Veterans Affairs mortgages, better known as VA loans, offer considerable benefits for eligible military veterans, service members and spouses who want to buy a home.
With that said, there is some confusion surrounding what can and can’t be charged to the veteran at closing. The article below will outline some of the benefits of the VA loan as well as the fee structure associated with the loan.
VA loans generally offer more competitive rates compared to conventional financing. In many cases, these loans consistently offer the lowest rates on the market, according to reports by mortgage software firm Ellie Mae.
VA mortgages are made through private lenders and are guaranteed by the Department of Veterans Affairs, so they don’t require private mortgage insurance, known as PMI.
Most members of the regular military, veterans, reservists and National Guard are eligible to apply for a VA loan. Spouses of military members who died while on active duty or as a result of a service-connected disability also can apply.
The seller is allowed to pay all of the veteran’s closing costs, up to 4% of the home price. So, it is possible to avoid paying anything out of pocket to close your home purchase.
If you have little or no funds available for closing cost, let your real estate agent know that you are purchasing your home with a VA loan. Your agent may be able to request that the seller pay for some or all of your closing costs.
Also, the VA limits the amount of fees the lender can charge. This is a great benefit to the VA loan.
Fees Not Allowed to be Charged to the Veteran
Some fees are not allowed to be charged, per VA loan guidelines. Here are the specifics:
An attorney fee cannot be charges unless it is for anything besides title work.
Escrow Fee/Settlement Fee/Closing Fee
This is a fee the lender sometimes charges up front before the borrower takes an application. This is not allowed on VA loans.
Mortgage Broker Fee
Sometimes charged by mortgage brokers when they broker a loan out to the lender.
Closing Protection Letter (CPL)
The CPL fee is often included in the escrow fee but sometimes charged separately. It is a letter that makes the title company responsible if escrow does not appropriate loan proceeds correctly.
Document Preparation Fee
Fee charged by escrow for preparing final loan documents.
Courier Fee/Postage Fees
Sometimes there are original documents that need to be hand-carried or sent via overnight service, and can’t be emailed or faxed. In this case, the escrow company will often charge a courier fee to ensure these services are paid for. The veteran is not allowed to pay these fees.
Fees charged by escrow to send a notary to the borrower for a signing appointment outside escrow’s office.
The veteran cannot pay for a termite inspection or report in all but 9 states in the US.
Tax Service Fee
This fee is paid to the mortgage company to ensure they pay the real estate taxes.
The Fine Print
This list of allowable and non-allowable fees above is not all-inclusive and there may be other fees on your purchase transaction that are not mentioned here. In that case, it’s best to contact your lender to find out if the charge is allowable on VA loans.

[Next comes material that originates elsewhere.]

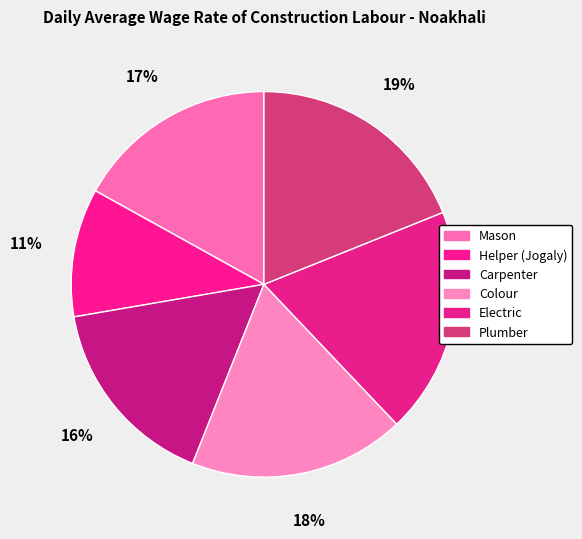

To the nearest percent, what portion does Mason represent?

17%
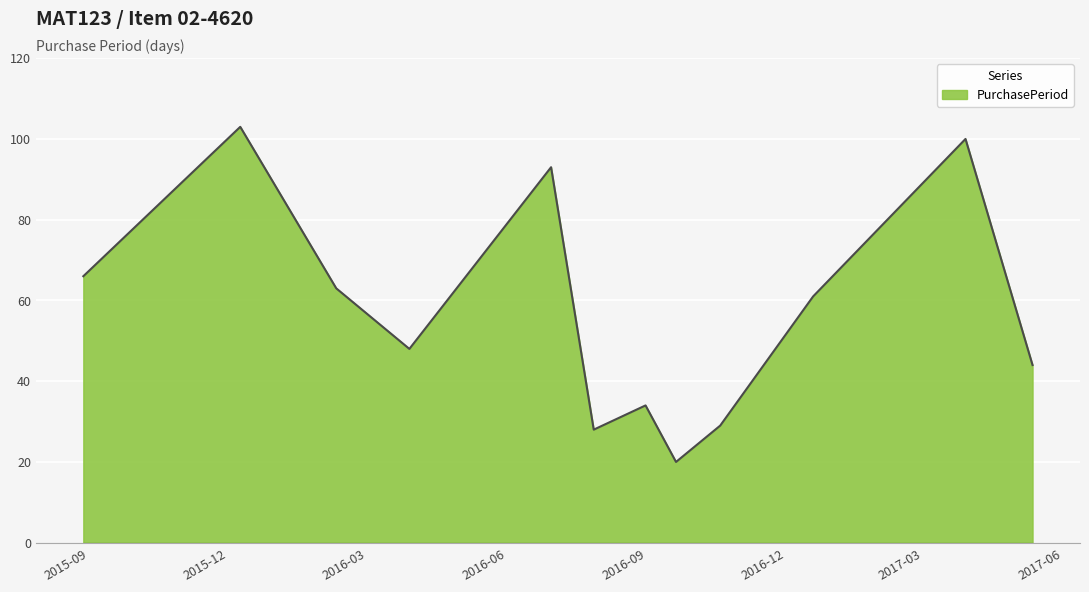

What is the minimum value shown in the chart?

20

Fees That Can Be Charged to the Veteran
VA Upfront Funding Fee
This fee goes directly to the Veteran’s Administration to defray the costs of the VA program. This is not a fee that is generally paid for in cash at closing – usually VA homebuyers opt to finance it into their loan amount. If the fee is wrapped into the loan amount, it does not increase the total amount of cash needed to close the loan.
The appraisal is paid by the veteran and is usually paid at closing. For more regarding appraisals, go here….
The VA limits the lender’s compensation on VA loans to 1% of the loan amount. This fee is meant to compensate the lender in full. Fees for items such as processing and underwriting may not be charged if this 1% fee is charged to the veteran.
Third Party Fees
Companies involved in the transaction other than the lender are called third parties. Examples are title and escrow companies, credit reporting agencies, and appraisers. Their charges are called third party fees. Common fees are title insurance policies, recording fee, credit fee, and flood certifications.
Prepaid items are items the buyer has to pay in advance. Lenders require insurance policies and taxes to be paid in advance. Not paying for taxes and insurance can jeopardize the integrity of the collateral for the loan, which is the house.